Boats and Bikes ~ Montreal, Quebec

Montreal Cathedral by night


Getting into Canada was a real a pain. The drive from Burlington would normally take about 2 hours door to door. But there was some sort of security alert in effect, coupled with a whole bunch of Canadians returning from some weekend event in the States. It took four+ hours, two of that to go one mile at the border. We almost went through a back country crossing, one we saw at the north end of Lake Champlain, but didn’t have a map or GPS for the country roads beyond. Should have. Even lost and wandering in the woods would have been a faster than the highway.


back at the border



Montreal is a beautiful old city. Sort of Europe Lite. Not only does it look European-ish, but feels it. French is the official language, and they’re rather passionate about that. Funny, because my understanding is the French admire the Quebecois dialect about much as the Brits admire my southern drawl. Which is to say, not much. Then again, we southerners are rather fond of words.







We had a place reserved through airbnb in the old quarter, down on the riverfront. Once in the city, I left T with the car in a ten minute parking zone while I tried to find it.

Getting in was a rather tricky. We had, of course, been delayed at the border, the owner was out of town, and the poor woman waiting for us to arrive did not have our number, was not getting our text updates from the owner, did not know why we were running late, and did not speak much English.

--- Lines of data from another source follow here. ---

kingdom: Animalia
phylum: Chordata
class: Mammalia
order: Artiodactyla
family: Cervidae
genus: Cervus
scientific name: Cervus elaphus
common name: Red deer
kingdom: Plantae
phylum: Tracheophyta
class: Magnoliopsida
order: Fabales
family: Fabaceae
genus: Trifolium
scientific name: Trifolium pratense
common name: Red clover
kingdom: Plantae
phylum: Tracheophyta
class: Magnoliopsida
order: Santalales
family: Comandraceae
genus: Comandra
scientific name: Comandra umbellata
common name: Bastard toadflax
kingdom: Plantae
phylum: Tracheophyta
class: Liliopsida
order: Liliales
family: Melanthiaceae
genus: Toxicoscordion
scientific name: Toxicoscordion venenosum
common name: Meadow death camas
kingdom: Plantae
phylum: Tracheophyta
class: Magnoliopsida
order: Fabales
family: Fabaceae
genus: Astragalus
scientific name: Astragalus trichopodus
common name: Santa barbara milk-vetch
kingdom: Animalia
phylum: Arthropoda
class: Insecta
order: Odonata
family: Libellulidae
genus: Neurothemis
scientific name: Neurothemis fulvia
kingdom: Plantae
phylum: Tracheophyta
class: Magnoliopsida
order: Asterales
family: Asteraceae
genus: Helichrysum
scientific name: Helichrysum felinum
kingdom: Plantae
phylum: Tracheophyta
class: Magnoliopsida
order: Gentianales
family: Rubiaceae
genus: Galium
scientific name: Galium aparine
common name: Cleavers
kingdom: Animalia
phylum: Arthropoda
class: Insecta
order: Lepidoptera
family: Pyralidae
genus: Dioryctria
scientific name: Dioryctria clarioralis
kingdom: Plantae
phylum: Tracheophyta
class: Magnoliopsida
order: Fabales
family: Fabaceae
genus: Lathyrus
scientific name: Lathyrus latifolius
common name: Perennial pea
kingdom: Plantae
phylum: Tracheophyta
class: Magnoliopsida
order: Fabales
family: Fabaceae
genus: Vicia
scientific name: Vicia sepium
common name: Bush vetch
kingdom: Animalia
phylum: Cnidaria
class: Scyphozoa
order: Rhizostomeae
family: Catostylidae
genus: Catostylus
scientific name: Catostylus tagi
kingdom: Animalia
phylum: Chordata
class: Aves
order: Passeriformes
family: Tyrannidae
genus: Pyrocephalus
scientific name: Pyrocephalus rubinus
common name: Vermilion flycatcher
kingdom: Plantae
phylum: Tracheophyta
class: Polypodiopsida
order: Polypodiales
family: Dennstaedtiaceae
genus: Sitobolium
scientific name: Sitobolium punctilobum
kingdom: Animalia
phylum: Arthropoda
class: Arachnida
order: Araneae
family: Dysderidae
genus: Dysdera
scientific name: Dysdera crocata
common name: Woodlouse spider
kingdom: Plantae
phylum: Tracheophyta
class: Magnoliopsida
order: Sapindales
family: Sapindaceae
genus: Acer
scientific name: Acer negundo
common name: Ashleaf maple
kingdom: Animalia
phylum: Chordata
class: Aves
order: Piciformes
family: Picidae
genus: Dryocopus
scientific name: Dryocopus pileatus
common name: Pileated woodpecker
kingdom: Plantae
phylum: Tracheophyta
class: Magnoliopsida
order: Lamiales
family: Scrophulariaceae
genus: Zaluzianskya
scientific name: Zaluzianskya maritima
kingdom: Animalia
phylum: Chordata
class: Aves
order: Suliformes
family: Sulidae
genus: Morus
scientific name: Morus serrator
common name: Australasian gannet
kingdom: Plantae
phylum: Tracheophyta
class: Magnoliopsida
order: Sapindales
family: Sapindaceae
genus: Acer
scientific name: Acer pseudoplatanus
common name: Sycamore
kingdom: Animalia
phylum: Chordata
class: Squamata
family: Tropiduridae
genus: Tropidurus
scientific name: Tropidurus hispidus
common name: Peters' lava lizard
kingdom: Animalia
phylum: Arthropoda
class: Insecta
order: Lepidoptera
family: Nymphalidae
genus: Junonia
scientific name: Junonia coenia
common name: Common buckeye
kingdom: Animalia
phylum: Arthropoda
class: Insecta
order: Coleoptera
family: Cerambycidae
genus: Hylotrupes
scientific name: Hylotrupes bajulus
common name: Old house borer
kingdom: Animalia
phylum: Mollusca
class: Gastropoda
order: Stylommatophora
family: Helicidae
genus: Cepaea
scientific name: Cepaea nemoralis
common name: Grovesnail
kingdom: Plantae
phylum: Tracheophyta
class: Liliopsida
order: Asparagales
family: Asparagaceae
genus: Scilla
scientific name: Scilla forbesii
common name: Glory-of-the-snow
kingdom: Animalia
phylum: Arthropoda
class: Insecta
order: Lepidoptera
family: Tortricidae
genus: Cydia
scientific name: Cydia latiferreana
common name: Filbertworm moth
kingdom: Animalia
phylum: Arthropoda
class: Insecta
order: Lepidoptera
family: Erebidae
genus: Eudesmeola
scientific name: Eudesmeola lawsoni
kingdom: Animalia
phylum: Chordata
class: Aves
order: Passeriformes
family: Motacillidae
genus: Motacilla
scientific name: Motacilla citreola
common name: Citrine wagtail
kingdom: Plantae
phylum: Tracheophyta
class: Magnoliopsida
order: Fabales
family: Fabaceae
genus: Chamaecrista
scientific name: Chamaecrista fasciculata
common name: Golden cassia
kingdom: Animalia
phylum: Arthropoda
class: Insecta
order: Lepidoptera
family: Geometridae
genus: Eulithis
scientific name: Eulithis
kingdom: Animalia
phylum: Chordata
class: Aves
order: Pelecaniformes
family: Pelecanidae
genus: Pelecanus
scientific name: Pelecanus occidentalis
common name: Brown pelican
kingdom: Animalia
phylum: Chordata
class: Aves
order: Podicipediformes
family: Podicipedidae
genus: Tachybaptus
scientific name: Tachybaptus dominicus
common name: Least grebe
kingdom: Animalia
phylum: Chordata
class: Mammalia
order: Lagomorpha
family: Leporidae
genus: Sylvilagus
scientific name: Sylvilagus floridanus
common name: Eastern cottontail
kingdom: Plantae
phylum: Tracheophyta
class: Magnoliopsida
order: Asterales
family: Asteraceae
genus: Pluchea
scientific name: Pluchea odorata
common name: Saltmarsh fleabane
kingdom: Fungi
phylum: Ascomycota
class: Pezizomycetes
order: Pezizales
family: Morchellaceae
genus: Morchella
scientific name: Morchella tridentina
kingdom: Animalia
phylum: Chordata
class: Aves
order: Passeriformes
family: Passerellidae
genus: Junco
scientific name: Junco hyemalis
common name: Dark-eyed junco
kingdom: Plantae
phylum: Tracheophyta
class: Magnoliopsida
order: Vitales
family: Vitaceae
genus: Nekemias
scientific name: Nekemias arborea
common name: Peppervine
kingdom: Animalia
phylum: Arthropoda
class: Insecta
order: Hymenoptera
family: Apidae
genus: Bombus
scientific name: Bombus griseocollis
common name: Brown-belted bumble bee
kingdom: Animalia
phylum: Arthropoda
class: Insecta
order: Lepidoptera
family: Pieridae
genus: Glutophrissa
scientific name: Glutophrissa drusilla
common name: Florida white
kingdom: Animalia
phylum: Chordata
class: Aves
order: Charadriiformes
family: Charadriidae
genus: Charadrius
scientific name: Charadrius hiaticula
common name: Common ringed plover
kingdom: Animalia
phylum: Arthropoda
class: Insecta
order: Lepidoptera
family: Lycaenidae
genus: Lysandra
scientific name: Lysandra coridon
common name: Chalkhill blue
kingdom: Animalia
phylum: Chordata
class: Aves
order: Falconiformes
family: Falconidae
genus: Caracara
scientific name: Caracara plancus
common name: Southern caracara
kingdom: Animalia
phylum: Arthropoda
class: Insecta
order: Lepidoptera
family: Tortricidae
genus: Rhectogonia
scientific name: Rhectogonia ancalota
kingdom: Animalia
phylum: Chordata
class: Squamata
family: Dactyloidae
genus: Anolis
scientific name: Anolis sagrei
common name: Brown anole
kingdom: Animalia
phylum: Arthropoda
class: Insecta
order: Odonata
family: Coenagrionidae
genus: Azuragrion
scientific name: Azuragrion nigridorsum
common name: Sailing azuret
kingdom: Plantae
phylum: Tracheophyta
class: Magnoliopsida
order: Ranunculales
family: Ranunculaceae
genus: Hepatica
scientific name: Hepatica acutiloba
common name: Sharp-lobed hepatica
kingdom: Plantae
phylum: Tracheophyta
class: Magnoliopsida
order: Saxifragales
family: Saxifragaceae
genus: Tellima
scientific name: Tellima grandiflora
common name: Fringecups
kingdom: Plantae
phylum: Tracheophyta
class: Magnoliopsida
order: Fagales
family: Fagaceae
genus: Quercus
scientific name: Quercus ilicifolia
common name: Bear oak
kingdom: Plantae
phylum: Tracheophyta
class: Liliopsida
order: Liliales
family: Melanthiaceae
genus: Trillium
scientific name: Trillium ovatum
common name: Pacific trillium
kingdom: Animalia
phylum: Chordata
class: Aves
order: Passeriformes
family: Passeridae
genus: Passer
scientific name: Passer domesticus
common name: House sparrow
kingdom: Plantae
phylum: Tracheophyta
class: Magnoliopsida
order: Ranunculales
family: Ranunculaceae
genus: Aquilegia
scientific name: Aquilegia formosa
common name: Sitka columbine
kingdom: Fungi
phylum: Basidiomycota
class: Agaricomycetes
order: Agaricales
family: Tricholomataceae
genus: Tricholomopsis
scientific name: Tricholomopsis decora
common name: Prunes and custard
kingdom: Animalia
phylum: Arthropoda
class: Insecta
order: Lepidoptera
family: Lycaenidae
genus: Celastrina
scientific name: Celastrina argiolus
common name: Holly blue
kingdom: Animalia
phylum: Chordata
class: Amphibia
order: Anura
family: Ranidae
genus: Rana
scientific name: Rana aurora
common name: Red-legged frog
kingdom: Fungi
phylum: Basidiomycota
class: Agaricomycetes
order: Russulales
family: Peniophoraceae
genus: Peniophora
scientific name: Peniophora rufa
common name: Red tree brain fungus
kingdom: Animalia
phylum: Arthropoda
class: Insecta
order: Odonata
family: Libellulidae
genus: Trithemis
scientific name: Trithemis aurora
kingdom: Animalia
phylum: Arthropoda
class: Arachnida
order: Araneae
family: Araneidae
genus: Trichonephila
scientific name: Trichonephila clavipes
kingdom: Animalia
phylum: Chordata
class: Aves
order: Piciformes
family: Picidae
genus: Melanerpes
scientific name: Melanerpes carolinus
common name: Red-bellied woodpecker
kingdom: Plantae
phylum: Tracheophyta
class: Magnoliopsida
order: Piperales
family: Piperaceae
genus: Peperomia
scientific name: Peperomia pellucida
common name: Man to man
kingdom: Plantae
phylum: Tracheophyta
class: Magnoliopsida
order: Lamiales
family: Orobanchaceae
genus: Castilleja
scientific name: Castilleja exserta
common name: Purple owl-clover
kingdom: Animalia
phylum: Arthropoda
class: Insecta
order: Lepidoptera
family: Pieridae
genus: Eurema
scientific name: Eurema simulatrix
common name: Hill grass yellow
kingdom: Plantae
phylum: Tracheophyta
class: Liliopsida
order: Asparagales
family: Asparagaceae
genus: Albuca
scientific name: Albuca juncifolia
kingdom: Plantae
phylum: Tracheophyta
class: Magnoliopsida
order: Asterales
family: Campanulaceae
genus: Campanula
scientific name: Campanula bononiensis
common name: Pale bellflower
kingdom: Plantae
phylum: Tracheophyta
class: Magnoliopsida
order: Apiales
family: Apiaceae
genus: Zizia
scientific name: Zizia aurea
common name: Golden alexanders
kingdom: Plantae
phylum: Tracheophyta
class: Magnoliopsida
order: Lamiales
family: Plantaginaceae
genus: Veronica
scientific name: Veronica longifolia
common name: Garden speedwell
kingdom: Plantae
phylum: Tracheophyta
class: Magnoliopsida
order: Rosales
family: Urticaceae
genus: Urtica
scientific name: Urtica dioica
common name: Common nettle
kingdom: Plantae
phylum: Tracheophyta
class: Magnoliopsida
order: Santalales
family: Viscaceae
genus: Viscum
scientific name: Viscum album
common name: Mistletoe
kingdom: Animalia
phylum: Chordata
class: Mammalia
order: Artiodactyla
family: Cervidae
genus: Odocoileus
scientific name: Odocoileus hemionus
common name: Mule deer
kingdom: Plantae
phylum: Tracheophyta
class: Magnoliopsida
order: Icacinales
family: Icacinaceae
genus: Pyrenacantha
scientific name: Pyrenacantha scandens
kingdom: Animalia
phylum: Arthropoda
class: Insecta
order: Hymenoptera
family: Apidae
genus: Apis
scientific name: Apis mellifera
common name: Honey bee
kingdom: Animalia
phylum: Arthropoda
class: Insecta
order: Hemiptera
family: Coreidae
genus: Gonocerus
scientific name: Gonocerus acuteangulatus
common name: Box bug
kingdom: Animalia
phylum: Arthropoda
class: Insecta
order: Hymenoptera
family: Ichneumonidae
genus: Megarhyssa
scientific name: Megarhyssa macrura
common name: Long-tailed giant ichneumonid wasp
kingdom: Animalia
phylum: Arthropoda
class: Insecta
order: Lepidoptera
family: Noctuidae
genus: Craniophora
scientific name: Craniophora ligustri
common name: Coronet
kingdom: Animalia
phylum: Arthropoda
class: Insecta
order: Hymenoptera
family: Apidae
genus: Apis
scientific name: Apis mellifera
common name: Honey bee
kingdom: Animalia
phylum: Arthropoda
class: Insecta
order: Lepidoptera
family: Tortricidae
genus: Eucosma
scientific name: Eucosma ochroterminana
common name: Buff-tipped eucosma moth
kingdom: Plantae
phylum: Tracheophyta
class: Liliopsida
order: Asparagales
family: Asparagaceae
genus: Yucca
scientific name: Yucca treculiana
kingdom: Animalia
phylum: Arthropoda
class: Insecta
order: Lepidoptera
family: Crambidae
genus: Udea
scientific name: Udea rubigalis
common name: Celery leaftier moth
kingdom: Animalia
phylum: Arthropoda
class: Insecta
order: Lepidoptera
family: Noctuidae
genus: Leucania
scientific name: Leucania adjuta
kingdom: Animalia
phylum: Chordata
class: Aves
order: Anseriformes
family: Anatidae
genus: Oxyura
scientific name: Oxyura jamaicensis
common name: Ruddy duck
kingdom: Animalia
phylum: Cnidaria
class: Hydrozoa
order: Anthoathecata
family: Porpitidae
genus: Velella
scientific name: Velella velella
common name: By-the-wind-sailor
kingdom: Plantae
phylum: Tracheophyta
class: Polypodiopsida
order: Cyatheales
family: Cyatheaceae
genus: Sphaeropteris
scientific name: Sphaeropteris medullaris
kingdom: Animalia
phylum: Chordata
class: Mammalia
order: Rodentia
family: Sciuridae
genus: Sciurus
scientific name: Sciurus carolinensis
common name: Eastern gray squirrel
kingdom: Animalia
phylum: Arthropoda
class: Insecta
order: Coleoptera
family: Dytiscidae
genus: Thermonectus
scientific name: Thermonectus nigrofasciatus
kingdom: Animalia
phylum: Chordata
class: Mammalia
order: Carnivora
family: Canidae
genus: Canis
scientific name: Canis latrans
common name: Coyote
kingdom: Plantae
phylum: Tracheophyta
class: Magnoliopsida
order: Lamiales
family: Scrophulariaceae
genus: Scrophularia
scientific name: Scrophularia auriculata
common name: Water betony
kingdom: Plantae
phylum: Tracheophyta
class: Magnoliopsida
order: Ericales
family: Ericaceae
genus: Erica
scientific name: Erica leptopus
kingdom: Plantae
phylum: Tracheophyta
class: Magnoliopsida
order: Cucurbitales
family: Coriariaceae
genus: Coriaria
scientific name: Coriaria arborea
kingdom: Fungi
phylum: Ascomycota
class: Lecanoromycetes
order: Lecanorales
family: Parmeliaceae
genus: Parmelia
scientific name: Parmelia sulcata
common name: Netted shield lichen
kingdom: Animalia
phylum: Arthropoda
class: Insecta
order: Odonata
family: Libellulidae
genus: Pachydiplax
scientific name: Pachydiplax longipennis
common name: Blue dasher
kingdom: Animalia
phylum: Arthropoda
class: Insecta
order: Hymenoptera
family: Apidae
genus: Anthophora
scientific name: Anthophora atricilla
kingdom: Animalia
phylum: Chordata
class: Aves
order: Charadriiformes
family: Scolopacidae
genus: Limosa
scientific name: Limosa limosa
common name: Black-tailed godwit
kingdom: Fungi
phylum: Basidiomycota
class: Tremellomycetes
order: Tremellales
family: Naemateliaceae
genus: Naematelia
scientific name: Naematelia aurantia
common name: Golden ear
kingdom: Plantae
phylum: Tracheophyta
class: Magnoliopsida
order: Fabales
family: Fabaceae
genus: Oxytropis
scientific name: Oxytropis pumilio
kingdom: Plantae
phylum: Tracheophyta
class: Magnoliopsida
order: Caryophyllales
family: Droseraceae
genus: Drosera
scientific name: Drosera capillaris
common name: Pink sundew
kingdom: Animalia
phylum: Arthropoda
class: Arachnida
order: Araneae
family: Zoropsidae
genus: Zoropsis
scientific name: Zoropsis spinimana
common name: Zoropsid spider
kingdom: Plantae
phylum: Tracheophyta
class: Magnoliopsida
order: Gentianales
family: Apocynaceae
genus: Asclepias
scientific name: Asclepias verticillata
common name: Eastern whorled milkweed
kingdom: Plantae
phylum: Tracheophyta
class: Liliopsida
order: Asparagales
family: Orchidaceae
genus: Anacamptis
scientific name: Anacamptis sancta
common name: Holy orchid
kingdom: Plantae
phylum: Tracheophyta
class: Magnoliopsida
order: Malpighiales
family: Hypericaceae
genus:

I kept getting buzzed into the building, but no one came down to show me where to go next. I would go out and try the intercom again, text the owner, wait, get buzzed in again, and still no one showed. Lather-rinse-repeat. Very Keystone Cops. Finally, the owner texted me the apartment number, and the frazzled agent, who was actually quite nice, opened the door and showed me around. It was an attractive efficiency apartment, with big windows, and the location was perfect for us.






She also showed me the only free parking spaces near the building, and said something in French about street cleaning and moving cars, yadda-yadda-yadda, which I didn’t quite grasp, but I nodded and smiled and thanked her.

We settled in, and walked around the corner in pouring rain to a great little restaurant. One of many we discovered over the next several days.










From the apartment, we could walk a few blocks and find galleries, cafes, museums, dozens of restaurants, or go the other direction and walk the quay along the waterfront. A seamen’s church, Notre-Dame-de-Bon-Secours Chapel, hundreds of years old, faces the port. From the ceiling hang ship models crafted by sailors who survived tragedies at sea, donated to the church in thanks for safe return like personal offerings and talismans.















We frequently took walks at night after dinner, enjoying the lights and nightlife tumbling out into the streets.



















Just people watching, for someone who spends all his time in the country, is entertaining. And the food. Schwartz’s Deli is a local icon, with lines down the block to get a simple “smoked meat” sandwich – what you and I would call pastrami. There’s even a broadway musical written about the place. Despite the hoopla, it’s still just a pastrami sandwich, but a darn good one.



















Around the corner from the apartment was a Bixi bike station, and we took great advantage of it, often leaving in the morning, traveling all over the city, and returning at end of day. It would turn out to be the best way to move about the city.